Saturday, February 18, 2012

Don't be a sour puss about vinegar

I've read several folks disparage pickles made with vinegar. I'm not sure why. I suspect it's because they are using dead vinegar. Or, they are using the wrong kind of vinegar to pickle. Cider loves cucumbers and that's all that needs to be said about it.

Many living foods like Kefir, Kombucha, and Yogurt, buttermilk and others have their own culture. Like sour dough starter, vinegar culture, is probably floating around in the air of your home.

I love vinegar and use it in many recipes: salad dressing, marinade for meat and fish,as an  ingredient in salsa or other chutney. It can be used to help a non-yeasted bread rise.

So, how do you start your vinegar? The fully developed culture is called a "mother", by the way, and can be used as a fast start for your next batch. But you don't have to have a mother to grow vinegar.

Okay, this sounds rather simplistic, but I always start a new batch with a good bottle of wine. Many wines already have a vinegar culture included and you will know one as soon as you open a bottle of wine that has "turned." But what if you don't want to wait to find that "off" bottle of wine vinegar? I say harvest it yourself.

If you want white vinegar, use white wine; if you want red, use a red wine. You want apple cider vinegar? Use apple cider! I have also made vinegar from left over mead (which is a honey wine). My most favorite vinegar for salad dressing uses a base of blackberry mead. I plan to use some of our next batch of strawberry mead for a vinegar if I can manage to smuggle away a bottle of it before the hoards guzzle it down.

Now, here is where I sound a bit mad. As a home brewer of mead, Kombucha and Kefir; and sour dough starters in addition to all the various vegetable ferments we eat; I have discovered there are way too many odd yeast bestiaries milling around in my kitchen.

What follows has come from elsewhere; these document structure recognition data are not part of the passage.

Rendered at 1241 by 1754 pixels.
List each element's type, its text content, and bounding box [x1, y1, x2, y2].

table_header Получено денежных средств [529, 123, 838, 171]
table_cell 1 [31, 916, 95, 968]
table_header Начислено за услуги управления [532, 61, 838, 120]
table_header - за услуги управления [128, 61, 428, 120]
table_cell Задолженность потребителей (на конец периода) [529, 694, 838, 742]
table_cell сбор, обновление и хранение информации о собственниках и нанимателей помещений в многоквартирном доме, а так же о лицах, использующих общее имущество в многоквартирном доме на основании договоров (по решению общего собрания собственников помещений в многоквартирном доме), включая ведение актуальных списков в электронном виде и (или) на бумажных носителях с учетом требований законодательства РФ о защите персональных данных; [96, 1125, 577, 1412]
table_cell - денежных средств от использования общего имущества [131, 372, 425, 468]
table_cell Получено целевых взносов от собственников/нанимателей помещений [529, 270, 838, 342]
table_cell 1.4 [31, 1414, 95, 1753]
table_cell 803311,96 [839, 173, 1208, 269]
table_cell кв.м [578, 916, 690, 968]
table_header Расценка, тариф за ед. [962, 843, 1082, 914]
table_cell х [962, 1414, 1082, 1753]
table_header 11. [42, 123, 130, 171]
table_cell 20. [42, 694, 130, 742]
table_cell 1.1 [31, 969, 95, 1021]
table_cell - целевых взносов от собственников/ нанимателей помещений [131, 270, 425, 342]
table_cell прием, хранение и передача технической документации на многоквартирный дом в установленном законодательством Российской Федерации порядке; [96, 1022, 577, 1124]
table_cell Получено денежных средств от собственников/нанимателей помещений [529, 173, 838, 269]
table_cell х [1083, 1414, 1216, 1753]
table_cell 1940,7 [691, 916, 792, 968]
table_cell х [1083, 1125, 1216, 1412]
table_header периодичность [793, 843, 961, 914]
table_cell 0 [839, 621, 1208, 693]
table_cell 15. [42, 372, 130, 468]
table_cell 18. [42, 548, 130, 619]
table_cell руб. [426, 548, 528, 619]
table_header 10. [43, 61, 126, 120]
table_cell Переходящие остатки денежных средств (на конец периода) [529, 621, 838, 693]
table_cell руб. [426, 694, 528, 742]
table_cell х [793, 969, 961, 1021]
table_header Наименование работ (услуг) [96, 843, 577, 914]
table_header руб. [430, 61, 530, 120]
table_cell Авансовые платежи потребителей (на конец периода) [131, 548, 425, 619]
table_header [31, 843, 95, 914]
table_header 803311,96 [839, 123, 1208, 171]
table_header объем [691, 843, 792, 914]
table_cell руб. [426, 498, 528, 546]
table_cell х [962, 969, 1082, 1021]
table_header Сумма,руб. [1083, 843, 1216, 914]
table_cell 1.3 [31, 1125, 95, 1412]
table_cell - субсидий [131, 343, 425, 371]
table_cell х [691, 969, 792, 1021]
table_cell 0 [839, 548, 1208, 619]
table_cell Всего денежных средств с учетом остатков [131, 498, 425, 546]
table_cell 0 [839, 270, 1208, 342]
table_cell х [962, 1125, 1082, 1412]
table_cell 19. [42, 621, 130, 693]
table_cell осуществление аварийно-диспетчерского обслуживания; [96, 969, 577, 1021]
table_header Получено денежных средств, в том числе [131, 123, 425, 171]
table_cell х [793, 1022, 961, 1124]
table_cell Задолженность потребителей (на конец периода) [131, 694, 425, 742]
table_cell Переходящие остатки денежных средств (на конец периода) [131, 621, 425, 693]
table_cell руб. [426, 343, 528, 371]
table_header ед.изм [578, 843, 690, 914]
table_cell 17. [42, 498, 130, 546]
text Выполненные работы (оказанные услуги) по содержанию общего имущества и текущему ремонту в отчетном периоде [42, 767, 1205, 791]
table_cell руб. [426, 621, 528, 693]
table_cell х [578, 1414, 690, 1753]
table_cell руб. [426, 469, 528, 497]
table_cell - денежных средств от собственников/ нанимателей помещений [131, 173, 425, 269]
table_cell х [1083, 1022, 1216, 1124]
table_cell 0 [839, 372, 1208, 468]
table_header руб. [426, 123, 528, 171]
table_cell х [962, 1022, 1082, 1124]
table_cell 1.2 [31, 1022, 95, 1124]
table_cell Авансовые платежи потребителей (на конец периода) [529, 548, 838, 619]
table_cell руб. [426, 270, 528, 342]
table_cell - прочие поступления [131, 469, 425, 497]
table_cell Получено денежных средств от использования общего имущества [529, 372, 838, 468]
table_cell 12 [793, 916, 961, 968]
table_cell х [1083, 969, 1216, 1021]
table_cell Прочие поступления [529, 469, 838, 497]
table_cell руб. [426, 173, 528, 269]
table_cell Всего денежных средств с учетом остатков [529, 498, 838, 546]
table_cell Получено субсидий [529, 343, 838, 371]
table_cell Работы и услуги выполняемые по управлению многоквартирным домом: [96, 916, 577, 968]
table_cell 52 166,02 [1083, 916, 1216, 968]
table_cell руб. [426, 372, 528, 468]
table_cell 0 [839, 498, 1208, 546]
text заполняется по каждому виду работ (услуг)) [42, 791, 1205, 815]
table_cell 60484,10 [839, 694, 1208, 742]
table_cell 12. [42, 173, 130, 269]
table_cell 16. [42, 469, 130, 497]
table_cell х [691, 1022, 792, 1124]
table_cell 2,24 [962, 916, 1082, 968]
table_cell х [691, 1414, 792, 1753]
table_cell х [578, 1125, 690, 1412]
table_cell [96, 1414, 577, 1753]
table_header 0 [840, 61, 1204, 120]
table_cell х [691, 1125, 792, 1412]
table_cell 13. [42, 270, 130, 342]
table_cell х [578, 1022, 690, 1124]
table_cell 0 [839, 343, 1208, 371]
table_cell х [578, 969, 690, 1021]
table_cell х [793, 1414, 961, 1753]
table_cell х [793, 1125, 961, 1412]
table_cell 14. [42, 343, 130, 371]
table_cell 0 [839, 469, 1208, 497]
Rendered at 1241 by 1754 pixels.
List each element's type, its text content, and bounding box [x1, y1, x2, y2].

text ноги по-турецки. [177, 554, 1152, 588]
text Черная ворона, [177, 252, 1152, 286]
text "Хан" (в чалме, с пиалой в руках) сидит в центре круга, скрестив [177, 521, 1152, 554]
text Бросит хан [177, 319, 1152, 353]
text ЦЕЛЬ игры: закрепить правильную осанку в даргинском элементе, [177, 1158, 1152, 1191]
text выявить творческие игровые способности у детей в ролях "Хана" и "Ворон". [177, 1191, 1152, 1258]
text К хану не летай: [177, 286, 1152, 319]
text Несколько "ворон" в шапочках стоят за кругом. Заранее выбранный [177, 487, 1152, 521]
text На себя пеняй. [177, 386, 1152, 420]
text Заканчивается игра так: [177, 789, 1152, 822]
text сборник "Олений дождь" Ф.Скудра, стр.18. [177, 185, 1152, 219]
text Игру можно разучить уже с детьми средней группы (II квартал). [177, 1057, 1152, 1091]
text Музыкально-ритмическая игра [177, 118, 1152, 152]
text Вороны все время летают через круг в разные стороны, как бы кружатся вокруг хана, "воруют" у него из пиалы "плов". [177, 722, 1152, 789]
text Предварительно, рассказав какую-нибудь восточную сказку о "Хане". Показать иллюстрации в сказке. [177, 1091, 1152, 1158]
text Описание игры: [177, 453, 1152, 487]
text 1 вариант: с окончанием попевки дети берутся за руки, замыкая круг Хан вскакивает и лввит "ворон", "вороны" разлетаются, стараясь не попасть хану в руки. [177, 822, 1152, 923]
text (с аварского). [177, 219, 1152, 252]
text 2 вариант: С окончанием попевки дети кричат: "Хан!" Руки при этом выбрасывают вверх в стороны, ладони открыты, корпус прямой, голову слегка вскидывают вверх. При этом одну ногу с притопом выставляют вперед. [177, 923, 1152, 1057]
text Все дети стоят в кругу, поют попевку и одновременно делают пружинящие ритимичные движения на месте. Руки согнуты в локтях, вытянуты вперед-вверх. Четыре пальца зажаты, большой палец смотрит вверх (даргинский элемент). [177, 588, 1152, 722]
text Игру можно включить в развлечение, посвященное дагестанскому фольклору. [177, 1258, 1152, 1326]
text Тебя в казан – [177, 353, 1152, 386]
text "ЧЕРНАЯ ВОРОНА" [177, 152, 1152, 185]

The vinegar bestiaries, literally are crowded out and do not thrive inside my kitchen. So, I raise my vinegars in my shed. This is the same area that is occupied by the sheep, so I have to be careful that the vinegar is tucked away safe and left alone while it grows.

I'm not sure, but I believe that like a certain cheeses or sour doughs, the secret to success is location, location, location. Some molds and yeast just gravitate toward certain environments. I've grown vinegar mothers successfully in my bedroom as well. But the best tasting ones come from the sheep shed.

So, how do I grow the mother? If starting without an existing mother, I pour an entire bottle of wine/cider/mead into a gallon glass jar across the back of a wooden spoon to make sure it is well exposed to the air. Then, I may even whisk it a little to get some nice air bubbles into it, or put a lid on and shake it really well. I normally perform this trick in my kitchen, but I have done it while balancing the jar on a board set across the wheelbarrow in the sheep pasture.

Then I take a linen napkins or handkerchief (I buy antique ones to use for these antique food brewing methods because I know they are really linen and not some odd plastic fabric), and tie it down with a big rubber band or a bit of twine. Then the jar goes out to the shed and is tucked in between two bales of straw up on a shelf back in the corner. I leave it there for about 2 weeks.

After two weeks I give it the sniff test. If it smells more like vinegar than wine, I start to believe we are getting somewhere. I hold the jar up and look through the liquid. I'm looking for some of those floating weird looking yeastie things you see in a Kombucha batch. They look rather like floating man-of-wars with a few tendrils hanging down. This will eventually grow into a full blown mother.

If I want a mild vinegar, I can bring it in and bottle it (usually into pint jars but sometimes quarts). I put on a top and set it in my pantry.. Shutting down the oxygen seems to slow the process at this point. If I want a strong vinegar, I may add a little more wine or boiled/cooled water and let it keep growing.

A fully developed mother looks and feels like a slime football. It floats around in the middle of the vinegar that feeds it and will eventually stop growing. You can pull out the mother and pull her apart or separate with wooden spoons and share her with friends. Having a mother already established makes vinegar growing very easy and much faster. I've had one mother live in red wine for about 8 years now even though she has been ceremoniously cut up into pieces annually. I just put a hunk of her back in the jar and pour another bottle of wine over her after harvesting the last bottle she transformed.

I have more trouble with the cider mothers but they also seem to like my sheep house. The whites are the fussiest and only want to live in my bedroom; but they are the divas.

The vinegar will grow the fastest in warm weather. It seems to stop completely when it gets cold. It does not like to freeze, so I bring them into the house and they live in my laundry room in the winter.